Toby couldn’t think straight. He’d something lodged up one nostril, and things crawling in his hair.
“Help us!”
Everyone was wailing and pushing, elbows jabbing into ribs, tempers flaring. Men were squaring up to each other. Women were using handbags to wallop beetles and yet more slugs.
Then, in a flash, sunlight glinting off the glass, the bi-fold doors were flung back. A bewildered Don Dunleavy stood on the patio, staring at the frantic crowd. He rapidly stepped aside as they flooded out, crying and swatting at their hair, shaking out their clothes, brushing each other down.
“Get them off me!”
“Hurry, hurry!”
The former would-be buyers couldn’t get into their cars quickly enough, driving away so fast they could’ve been auditioning for Top Gear, threats shouted from wound down windows.
“You haven’t heard the last of this, you ruddy cowboys.”
Toby sank down onto the artificially turfed ground, head in his hands.
“Blimey, what happened in there?” the foreman asked him.
“I dunno,” Toby said with a whimper. “I simply don’t know.”
Environmental Health arrived the following day, a trio of soberly suited individuals with clipboards and unsmiling faces. The site was shut down, pending investigation. News crews from the tabloids and major TV channels picked up the story from tweets and Facebook rants, converging on the area, interviewing still distraught people who talked of trauma and insect filled nightmares. Videos made on the day went viral, and the American networks got wind of it. Soon GreenerHaven had an international incident on their hands. Local councillors, who’d previously turned a blind eye to the wood’s destruction (having gladly accepted GreenerHaven’s sizeable donation for a fact-finding mission to the Caribbean) railed against the destruction of a precious woodland resource. GreenerHaven cut their losses. The plans for thirty executive style townhouses were shelved. Wykke girl-guides organized a mass tree planting, and a wildlife pond was dug to attract newts and frogs. The council permanently withdrew planning permission for the site, and its future was assured.
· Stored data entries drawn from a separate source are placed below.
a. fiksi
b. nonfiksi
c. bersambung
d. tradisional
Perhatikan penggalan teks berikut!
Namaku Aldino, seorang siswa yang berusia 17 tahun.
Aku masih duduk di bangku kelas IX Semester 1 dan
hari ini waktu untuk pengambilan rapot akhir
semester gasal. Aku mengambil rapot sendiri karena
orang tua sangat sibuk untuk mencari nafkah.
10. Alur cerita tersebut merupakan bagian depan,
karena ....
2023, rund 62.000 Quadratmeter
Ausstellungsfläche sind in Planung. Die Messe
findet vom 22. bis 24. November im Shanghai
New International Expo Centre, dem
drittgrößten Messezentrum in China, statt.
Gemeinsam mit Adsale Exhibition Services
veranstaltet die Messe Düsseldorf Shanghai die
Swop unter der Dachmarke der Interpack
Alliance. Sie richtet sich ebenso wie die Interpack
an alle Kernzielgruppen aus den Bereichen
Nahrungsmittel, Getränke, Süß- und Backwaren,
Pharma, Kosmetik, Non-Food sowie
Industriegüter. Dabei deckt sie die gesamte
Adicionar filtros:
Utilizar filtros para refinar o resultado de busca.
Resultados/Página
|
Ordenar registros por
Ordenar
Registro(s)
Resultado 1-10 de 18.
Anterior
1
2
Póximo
Bit by bit Nature returned to Wykke’s Wood, slowly and tentatively. It began with the smaller creatures, the insects. Those that scuttled and scurried or inched or burrowed. They drew in the birds. Sparrows, finches and robins, beaks dipping into the earth, pulling out lengths of worm, cracking open the shells of snails. In time, nettles and brambles grew, dense and prickly. Wild roses bloomed, and tree saplings pushed up through the undergrowth, reaching skyward. Wykke’s Wood renewed itself, decade by decade, long after the likes of Toby Munro and Don Dunleavy breathed their last, their bones committed to the ground, rotting away, composting back into the earth from which they came.